Guard gate-checks: An invasion of privacy?
By Marina Constas, Director BBM Attorneys
Do you remember the moment, that exact moment, when the security guard at a complex into which you were attempting to gain access, asked the question: “Can you please open your boot?”. I do.
I was fetching my daughter at a friend’s house in one of the vast estates in the northern suburbs of Johannesburg. “What?” I exclaimed, “Open my boot? Not a chance! Do you have a search warrant?” The security guard was rather stunned.
In response to this onslaught of questions, he gave me a huge, endearing grin and gently, as though speaking to a small child, said: “The boss of the complex says you cannot come in if your boot is not checked.” Then, leaning into my car, which, by the way infuriates me at the best of times, he added in a comforting tone, “Don’t worry, I know you not a crook.”
Well, did I let him have it – I gave him a lecture on my inalienable right to privacy, our South African Constitution, the Criminal Procedure Act 51 of 1977 and the Protection of Personal Information Act 4 of 2013. All in one neat package. He still didn’t let me in. After spitting fire under my breath, I opened my boot, fetched my daughter and regaled her all the way home with how the Rule of Law is becoming meaningless in daily life. She just shook her head and asked what time dinner would be ready.
Since then, the scanning of drivers’ licenses has also become prevalent at entrances of schemes and, yes, you will be denied access to the scheme if you don’t whip out that license. I get it. Unlicensed drivers can gain access to a scheme and may cause an accident. Unsavoury individuals with questionable motives may be casing the joint to come in later and steal out of homes or hijack vehicles.
Right to privacy
On the other hand, the right to privacy is a very real thing. Trustees and Directors of Community Schemes will have to balance interests on both sides and must contemplate the following: Firstly, security officers are not authorised officers in terms of Section 17 of the Identification Act 68 of 1997, only police officers and peace officers are legally entitled to verify a person’s identification.

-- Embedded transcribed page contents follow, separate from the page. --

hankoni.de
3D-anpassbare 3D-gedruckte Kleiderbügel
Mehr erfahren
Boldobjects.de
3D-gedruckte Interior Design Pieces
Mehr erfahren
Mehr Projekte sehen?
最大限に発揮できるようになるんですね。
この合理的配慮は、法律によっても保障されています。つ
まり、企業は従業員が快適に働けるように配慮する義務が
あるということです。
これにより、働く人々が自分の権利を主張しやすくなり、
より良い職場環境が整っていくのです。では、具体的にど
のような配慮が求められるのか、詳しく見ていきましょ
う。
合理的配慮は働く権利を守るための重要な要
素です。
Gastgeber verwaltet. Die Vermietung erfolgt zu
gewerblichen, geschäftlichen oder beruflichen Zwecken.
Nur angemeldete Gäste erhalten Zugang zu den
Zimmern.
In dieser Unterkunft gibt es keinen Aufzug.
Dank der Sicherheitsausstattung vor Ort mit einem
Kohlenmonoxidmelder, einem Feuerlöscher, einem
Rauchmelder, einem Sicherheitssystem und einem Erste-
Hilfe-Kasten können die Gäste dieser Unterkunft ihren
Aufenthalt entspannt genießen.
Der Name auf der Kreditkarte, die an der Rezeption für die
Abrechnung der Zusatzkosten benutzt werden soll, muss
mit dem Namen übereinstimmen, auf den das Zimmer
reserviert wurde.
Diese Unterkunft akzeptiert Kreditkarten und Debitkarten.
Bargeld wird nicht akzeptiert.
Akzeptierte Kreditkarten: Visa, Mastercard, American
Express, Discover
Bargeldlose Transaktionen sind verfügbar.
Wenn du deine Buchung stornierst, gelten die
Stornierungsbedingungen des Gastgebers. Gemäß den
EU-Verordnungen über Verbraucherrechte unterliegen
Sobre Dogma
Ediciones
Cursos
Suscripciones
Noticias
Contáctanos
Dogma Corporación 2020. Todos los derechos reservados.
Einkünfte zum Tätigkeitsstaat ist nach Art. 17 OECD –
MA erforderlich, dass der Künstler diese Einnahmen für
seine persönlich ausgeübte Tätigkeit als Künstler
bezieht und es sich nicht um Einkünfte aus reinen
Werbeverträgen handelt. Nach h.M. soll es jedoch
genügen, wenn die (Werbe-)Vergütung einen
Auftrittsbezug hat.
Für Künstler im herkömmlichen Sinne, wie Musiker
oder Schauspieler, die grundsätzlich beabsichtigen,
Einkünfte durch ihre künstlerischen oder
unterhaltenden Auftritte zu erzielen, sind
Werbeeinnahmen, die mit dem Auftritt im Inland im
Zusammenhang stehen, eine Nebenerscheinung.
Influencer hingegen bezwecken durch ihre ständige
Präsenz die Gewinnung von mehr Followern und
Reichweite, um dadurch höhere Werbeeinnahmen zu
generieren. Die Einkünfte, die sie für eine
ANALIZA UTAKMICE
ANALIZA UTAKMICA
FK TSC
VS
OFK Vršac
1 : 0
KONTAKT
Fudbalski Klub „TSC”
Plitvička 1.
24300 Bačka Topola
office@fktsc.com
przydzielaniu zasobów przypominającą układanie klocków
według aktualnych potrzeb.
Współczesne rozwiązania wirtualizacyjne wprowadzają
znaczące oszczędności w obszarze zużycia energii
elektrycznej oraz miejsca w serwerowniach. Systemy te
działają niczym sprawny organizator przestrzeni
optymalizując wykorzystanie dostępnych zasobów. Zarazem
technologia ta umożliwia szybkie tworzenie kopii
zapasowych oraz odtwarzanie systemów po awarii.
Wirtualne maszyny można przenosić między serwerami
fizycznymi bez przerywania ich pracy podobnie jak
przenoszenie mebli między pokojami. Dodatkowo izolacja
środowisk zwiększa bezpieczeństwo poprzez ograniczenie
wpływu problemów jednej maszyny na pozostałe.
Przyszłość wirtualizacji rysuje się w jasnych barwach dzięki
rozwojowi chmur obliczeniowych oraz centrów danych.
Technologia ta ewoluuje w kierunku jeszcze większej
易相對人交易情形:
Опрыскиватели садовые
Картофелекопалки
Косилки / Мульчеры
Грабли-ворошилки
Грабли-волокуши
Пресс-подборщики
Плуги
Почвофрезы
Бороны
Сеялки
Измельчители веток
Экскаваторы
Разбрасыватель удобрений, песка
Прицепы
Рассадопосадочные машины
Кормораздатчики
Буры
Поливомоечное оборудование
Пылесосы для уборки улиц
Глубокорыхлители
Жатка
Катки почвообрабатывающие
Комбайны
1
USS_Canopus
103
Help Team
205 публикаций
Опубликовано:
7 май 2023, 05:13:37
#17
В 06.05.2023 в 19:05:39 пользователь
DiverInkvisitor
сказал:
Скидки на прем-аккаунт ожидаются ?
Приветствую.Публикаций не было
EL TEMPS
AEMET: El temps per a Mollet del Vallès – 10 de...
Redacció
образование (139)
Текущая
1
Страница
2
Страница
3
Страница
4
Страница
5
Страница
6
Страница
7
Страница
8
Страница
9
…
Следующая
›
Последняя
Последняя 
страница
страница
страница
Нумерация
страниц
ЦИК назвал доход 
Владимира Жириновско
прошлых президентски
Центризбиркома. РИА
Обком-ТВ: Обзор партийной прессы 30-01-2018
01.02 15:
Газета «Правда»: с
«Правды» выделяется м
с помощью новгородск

Then we have the boot business. Section 14 of our Constitution says that everyone has the right to privacy, which includes the right not to have their property searched. In the very same Constitution, those rights can be limited and the Criminal Procedure Act is very clear when it stipulates that a police officer is only entitled to search a person or a person’s property with a Court-issued search warrant. If there’s no warrant, then that police officer must have reasonable grounds and a reasonable suspicion that the person or property being searched has been involved in the commission of a crime. My affable security guard had no such suspicion and is rather lucky that I didn’t effect a citizen’s arrest on him.
The most important piece of legislation for the Trustees or Directors to which to put their minds, is the Protection of Personal Information Act (POPI Act), (which will become effective in the very near future), particularly when it comes to scanning drivers’ licenses. A license yields specific data, i.e. the name of the driver, his photograph, identity number and date of birth.
One just has to watch “The Great Hack” about Cambridge Analytica, the British political consulting firm which combined the mining of data and data analysis with strategic communication during electoral processes, to become alive to the reality of personal data harvesting without consent. The use of data for ill-gotten gains, including identity theft, is on an upward spiral which is, quite frankly, frightening and out of control.
“Trustees and Directors need to urgently begin scrutinising their rules and procedures”
The POPI Act aims to protect us in as much as it can. The Act says that the collectors of information must stipulate why they want it and for what they will use it. They must tell us where they are storing it and when they will destroy it. The rules of the scheme and information at the entrance of the scheme must cover these questions. Trustees and Directors need to urgently begin scrutinising their rules and procedures. If they don’t, I shall be the first one to bring a Court application to interdict the practice of scanning licenses and opening boots. I understand that these practices are rationally connected to a legitimate objective, however, I concur with the words of Benjamin Franklin who said: “They who give up essential liberty to obtain a little temporary safety deserve neither liberty nor safety.”